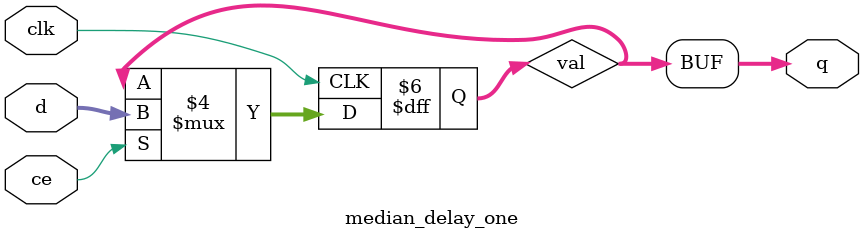
<source format=v>
`timescale 1ns / 1ps


module median_delay_one #(
    parameter N = 5
)(
    input clk,
    input ce,
    input [N-1:0] d,
    output [N-1:0] q
);
reg [N-1:0] val = 0;

always @ (posedge clk)
begin
    if(ce) 
        begin
        val = d;
        end
    else val <= val;
end

assign q = val;

endmodule

</source>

+---+

### Activity
Your copy of the data should match it exactly, apart from the images, which are omitted.

### Written answer
<source format=v>
`timescale 1ns / 1ps


module median_delay_one #(
    parameter N = 5
)(
    input clk,
    input ce,
    input [N-1:0] d,
    output [N-1:0] q
);
reg [N-1:0] val = 0;

always @ (posedge clk)
begin
    if(ce) 
        begin
        val = d;
        end
    else val <= val;
end

assign q = val;

endmodule

</source>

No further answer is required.